On April 7, Mike Wallace (’39) died at 93 years old. Among his many accomplishments, the LSA alumnus covered the Vietnam War, interviewed Ayatollah Khomeini, and grilled Nancy Reagan. Yet the famous 60 Minutes anchor began his career humbly with the help of U-M Professor Waldo Abbott, who encouraged him to lose his Boston accent so he would have a better shot at becoming a radio announcer. It was Abbott’s classes, some of which were held at the WJR radio station in Detroit, “that first formed my understanding of what was necessary as a journalist,” said Wallace. 

LSA Magazine spoke with Wallace in 2006. The interview is below.  

You’ve made a career asking tough questions. But should there be a limit to what journalists can ask, especially post-September 11?

There is a misapprehension on the part of the American public that reporters will do anything to break a story in search of a journalistic prize. But journalists are patriots, too. They don’t want to put their fellow Americans in jeopardy. And of course there are limits to what people need to know. As a journalist you don’t want to reveal information that will lead to a loss of life in the armed forces, or to an American defeat in battle.

But how do you find that balance? For example, was the New York Times right to break a story about the National Security Agency's wiretapping practices, which the Bush administration said jeopardized victory in the war on terror?
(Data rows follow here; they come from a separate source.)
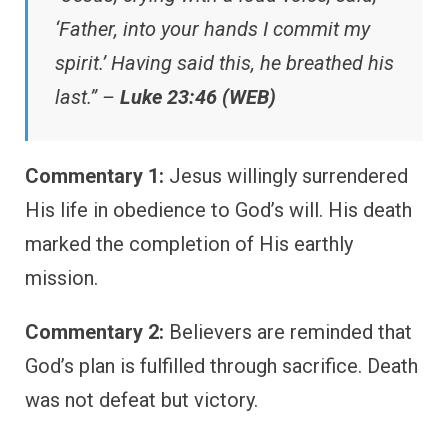
‘Father, into your hands I commit my
spirit.’ Having said this, he breathed his
last.” –
Luke 23:46 (WEB)
Commentary 1:
Jesus willingly surrendered
His life in obedience to God’s will. His death
marked the completion of His earthly
mission.
Commentary 2:
Believers are reminded that
God’s plan is fulfilled through sacrifice. Death
was not defeat but victory.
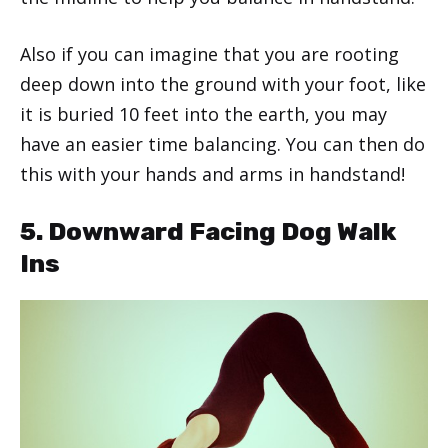
Also if you can imagine that you are rooting
deep down into the ground with your foot, like
it is buried 10 feet into the earth, you may
have an easier time balancing. You can then do
this with your hands and arms in handstand!
5. Downward Facing Dog Walk
Ins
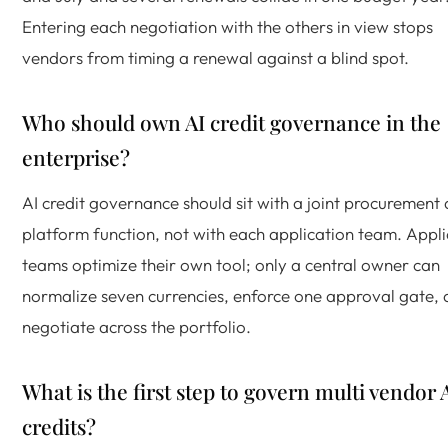
Entering each negotiation with the others in view stops
vendors from timing a renewal against a blind spot.
Who should own AI credit governance in the
enterprise?
AI credit governance should sit with a joint procurement
platform function, not with each application team. Appli
teams optimize their own tool; only a central owner can
normalize seven currencies, enforce one approval gate,
negotiate across the portfolio.
What is the first step to govern multi vendor 
credits?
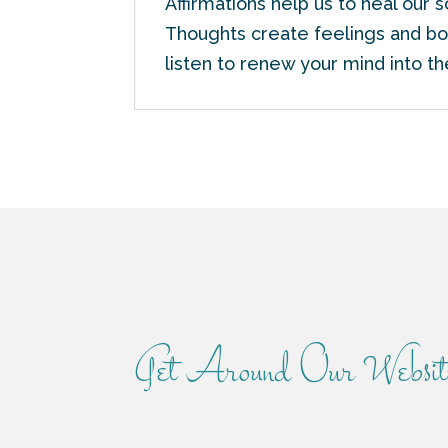
Affirmations help us to heal our 
Thoughts create feelings and bot
listen to renew your mind into t
Get Around Our Websit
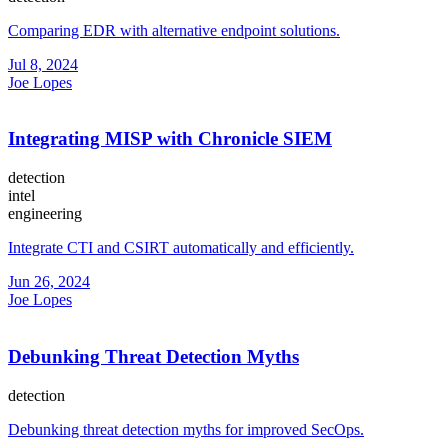
Comparing EDR with alternative endpoint solutions.
Jul 8, 2024
Joe Lopes
Integrating MISP with Chronicle SIEM
detection
intel
engineering
Integrate CTI and CSIRT automatically and efficiently.
Jun 26, 2024
Joe Lopes
Debunking Threat Detection Myths
detection
Debunking threat detection myths for improved SecOps.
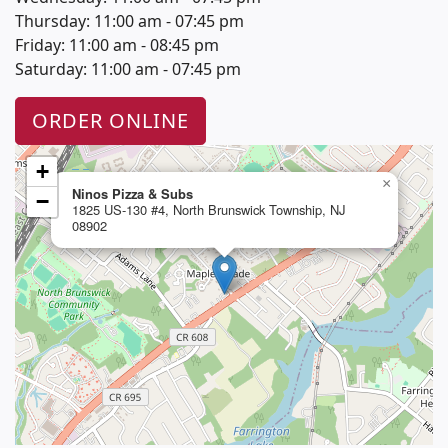
Thursday: 11:00 am - 07:45 pm
Friday: 11:00 am - 08:45 pm
Saturday: 11:00 am - 07:45 pm
ORDER ONLINE
+
×
Ninos Pizza & Subs
−
1825 US-130 #4, North Brunswick Township, NJ
08902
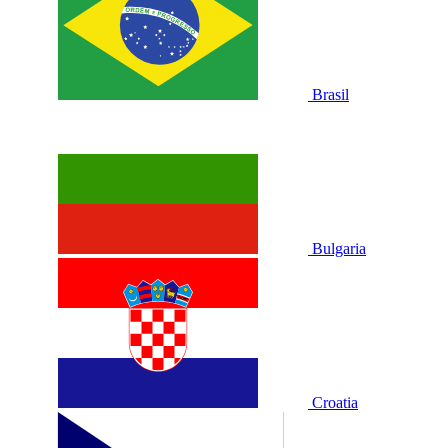
Brasil
Bulgaria
Croatia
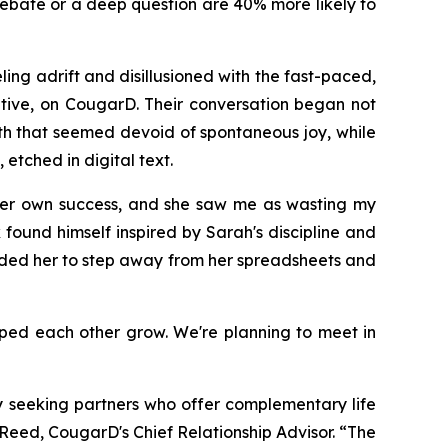
debate or a deep question are 40% more likely to
ng adrift and disillusioned with the fast-paced,
utive, on CougarD. Their conversation began not
alth that seemed devoid of spontaneous joy, while
etched in digital text.
 her own success, and she saw me as wasting my
found himself inspired by Sarah's discipline and
inded her to step away from her spreadsheets and
elped each other grow. We're planning to meet in
ly seeking partners who offer complementary life
Reed, CougarD's Chief Relationship Advisor. “The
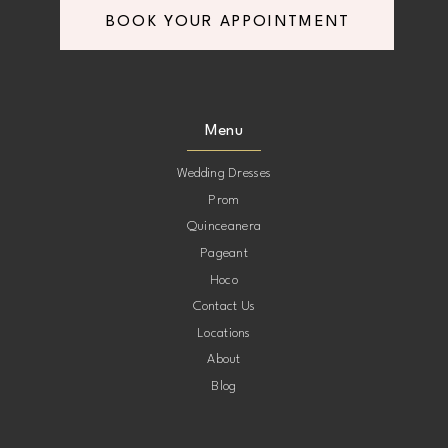
BOOK YOUR APPOINTMENT
8
8
9
9
Menu
10
10
Wedding Dresses
Prom
11
11
Quinceanera
Pageant
12
12
Hoco
Contact Us
13
13
Locations
About
14
14
Blog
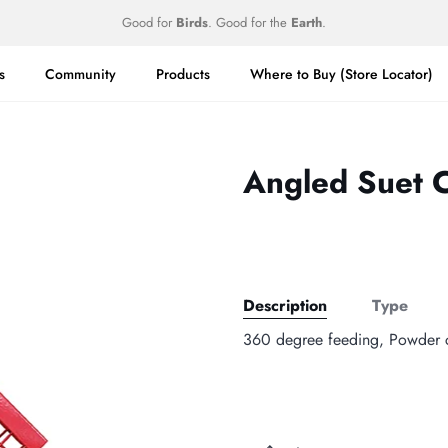
Good for
Birds
. Good for the
Earth
.
s
Community
Products
Where to Buy (Store Locator)
Angled Suet 
Description
Type
360 degree feeding, Powder co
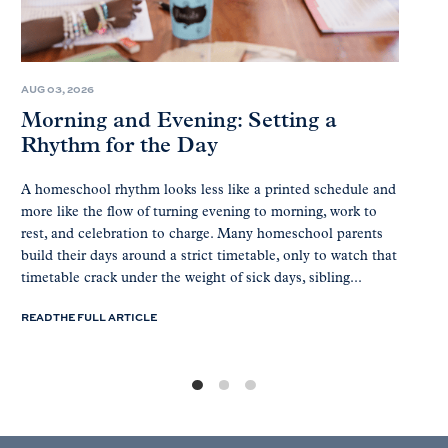
AUG 03, 2026
Morning and Evening: Setting a
Rhythm for the Day
A homeschool rhythm looks less like a printed schedule and
more like the flow of turning evening to morning, work to
rest, and celebration to charge. Many homeschool parents
build their days around a strict timetable, only to watch that
timetable crack under the weight of sick days, sibling...
READ THE FULL ARTICLE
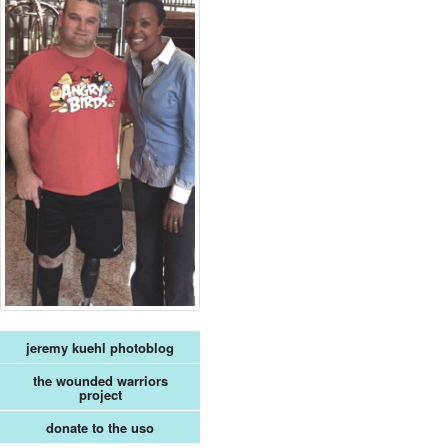
jeremy kuehl photoblog
the wounded warriors
project
donate to the uso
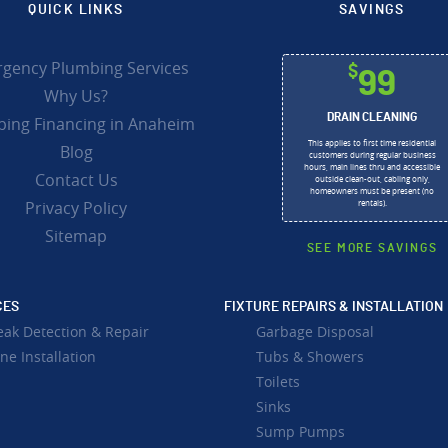
QUICK LINKS
SAVINGS
gency Plumbing Services
$
99
Why Us?
DRAIN CLEANING
ing Financing in Anaheim
This applies to first time residential
Blog
customers during regular business
hours, main lines thru and accessible
Contact Us
outside clean-out, cabling only,
homeowners must be present (no
Privacy Policy
rentals).
Sitemap
SEE MORE SAVINGS
CES
FIXTURE REPAIRS & INSTALLATION
eak Detection & Repair
Garbage Disposal
ne Installation
Tubs & Showers
Toilets
Sinks
Sump Pumps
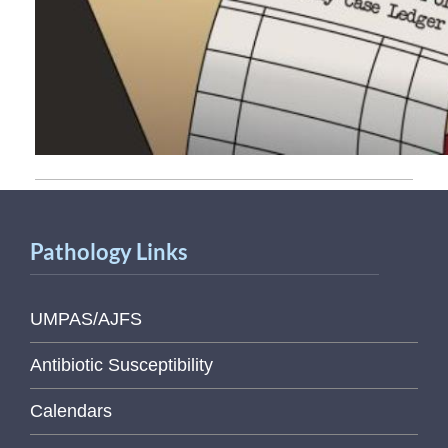
Pathology Links
UMPAS/AJFS
Antibiotic Susceptibility
Calendars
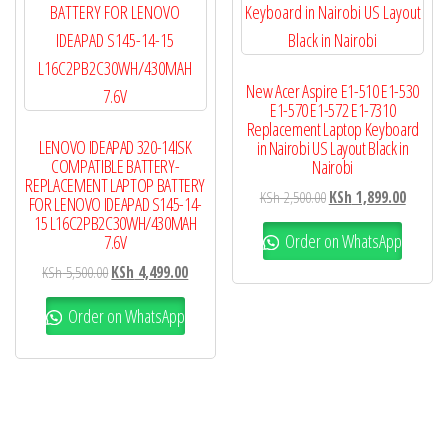
New Acer Aspire E1-510 E1-530
E1-570 E1-572 E1-7310
Replacement Laptop Keyboard
LENOVO IDEAPAD 320-14ISK
in Nairobi US Layout Black in
COMPATIBLE BATTERY-
Nairobi
REPLACEMENT LAPTOP BATTERY
KSh
2,500.00
KSh
1,899.00
FOR LENOVO IDEAPAD S145-14-
15 L16C2PB2C30WH/430MAH
Order on WhatsApp
7.6V
KSh
5,500.00
KSh
4,499.00
Order on WhatsApp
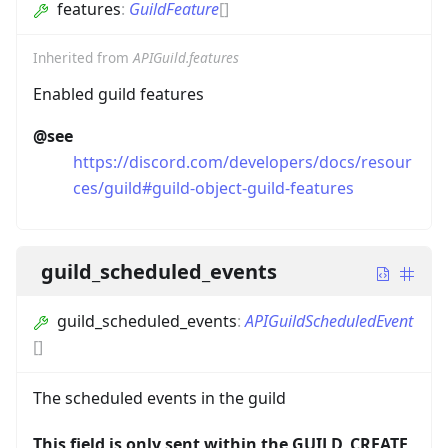
features
:
GuildFeature
[]
Inherited from
APIGuild.features
Enabled guild features
@see
https://discord.com/developers/docs/resour
ces/guild#guild-object-guild-features
guild_scheduled_events
guild_scheduled_events
:
APIGuildScheduledEvent
[]
The scheduled events in the guild
This field is only sent within the GUILD_CREATE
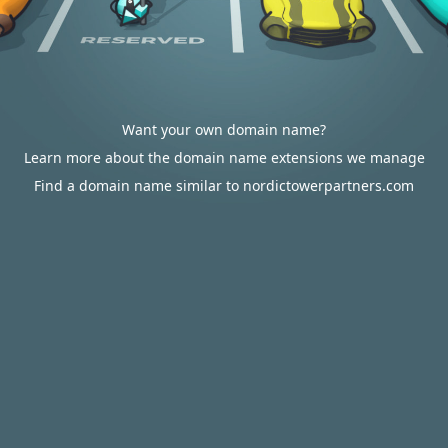
Want your own domain name?
Learn more about the domain name extensions we manage
Find a domain name similar to nordictowerpartners.com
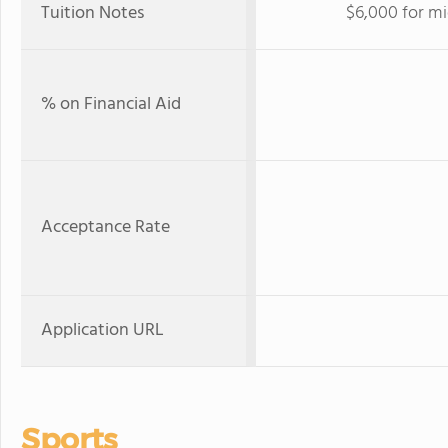
Tuition Notes
$6,000 for mi
% on Financial Aid
Acceptance Rate
Application URL
Sports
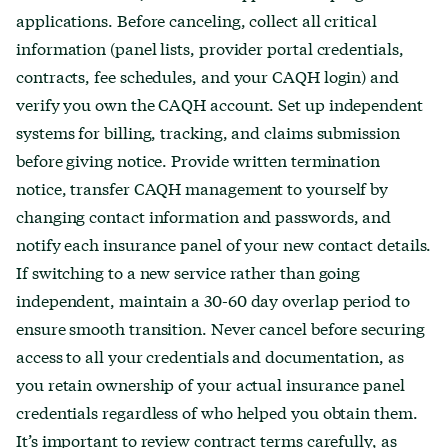
applications. Before canceling, collect all critical
information (panel lists, provider portal credentials,
contracts, fee schedules, and your CAQH login) and
verify you own the CAQH account. Set up independent
systems for billing, tracking, and claims submission
before giving notice. Provide written termination
notice, transfer CAQH management to yourself by
changing contact information and passwords, and
notify each insurance panel of your new contact details.
If switching to a new service rather than going
independent, maintain a 30-60 day overlap period to
ensure smooth transition. Never cancel before securing
access to all your credentials and documentation, as
you retain ownership of your actual insurance panel
credentials regardless of who helped you obtain them.
It’s important to review contract terms carefully, as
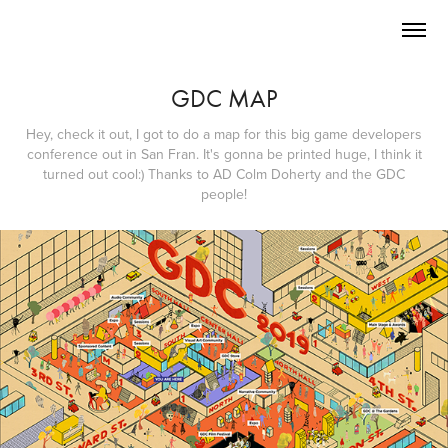
GDC MAP
Hey, check it out, I got to do a map for this big game developers
conference out in San Fran. It's gonna be printed huge, I think it
turned out cool:) Thanks to AD Colm Doherty and the GDC
people!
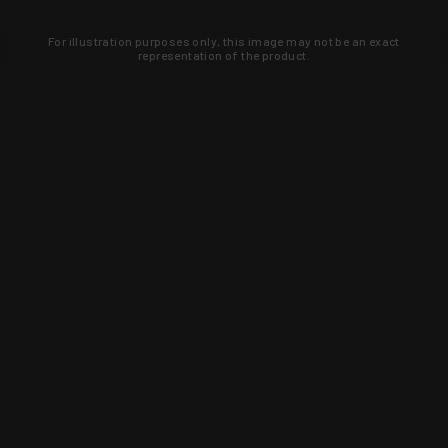
For illustration purposes only, this image may not be an exact
representation of the product.
Learn about new products and upcoming
exclusive deals that you won't find
anywhere else. Sign up to the KYGUNCO
newsletter today!
SIGN UP
Trust is earned and KYGUNCO is
proof of it.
The record of the New York Times ensures that they will be thoughtful, careful, and sensible, yet they’re going to pay attention to what freedom of the press is all about. No matter their politics or the personal views of editors, they are committed to act as professionals, and sometimes that means putting a brake on the politicians who want to do things their own way, uncriticized.

Americans don’t always have confidence in the way the government is run, particularly at a national level, and that has a tendency to make a person question some of the government’s tactics. Yet, if you’re a professional journalist, you talk about these questions, and your stories, with your editors and your colleagues and do your best to be responsible. When there is doubt, you talk it over and make the best decision possible. 

Are journalists of that caliber — of your caliber — a dying breed?

In the old days, as it were, there were three networks, plus public TV. Now there are so many outlets that the average American can pick and choose. For this reason, some news is sensational, infotainment. There is too much tabloid coverage. It used to be a race to the top — with accuracy and responsibility. Now, sometimes it’s a race to the bottom in the search for audience, ratings, and money. But despite all this, there are still news outlets and journalists who have proven themselves reliable, savvy, thoughtful, and accurate. I am confident there will always be this kind of journalist.

What was, for you personally, the single most extraordinary piece of news that you reported?

In 1979, after American hostages were taken by Ayatollah Khomeini and his people in Iran, for some reason he was willing to talk to me. I guess it was because of my prior work in Iran on 60 Minutes that the Iranians knew who I was and what I’d done. I went to interview Ayatollah Khomeini — he was the big mystery man and no one knew what to make of him. I sat there on his rug with him and we talked about what it would take to get the U.S. hostages free. Probably that whole adventure was the single most extraordinary news-making piece I’d done up to that point.

Is this the kind of reporting you envisioned yourself doing after you graduated from U-M?

I yearned to be a radio announcer, whatever that meant. I could read a hell of a commercial, even back then. After graduation I went to Grand Rapids to a 500-watt radio station and was able to do “rip-and-read news,” as it was called, to do play-by-plays of high school sports, to do interviews, and for me that was glorious. After I spent some years in the Navy, I realized I wanted to do more reporting, deeper reporting, which eventually led to my being assigned to 60 Minutes in 1968. It was a tremendous thing, really, to have enough money and time on the air to do a 15-minute story each week on an interesting subject.  

What’s your favorite U-M memory?

My mother’s brother, Leo Sharfman, was the chair of the Department of Economics, and that’s how I knew about U-M. His wife was my Aunt Min, and I was enchanted by her. I used to visit with her often at their place at 1108 Baldwin Avenue. My favorite memory is that she was the first person who ever fed me alcohol — an “old fashioned.” That’s the first time I remember being a little bit drunk.

Overall, though, I am just so grateful for what I learned at U-M. Not just about radio, but about life. I have a special feeling for the place — it just gave me so damn much.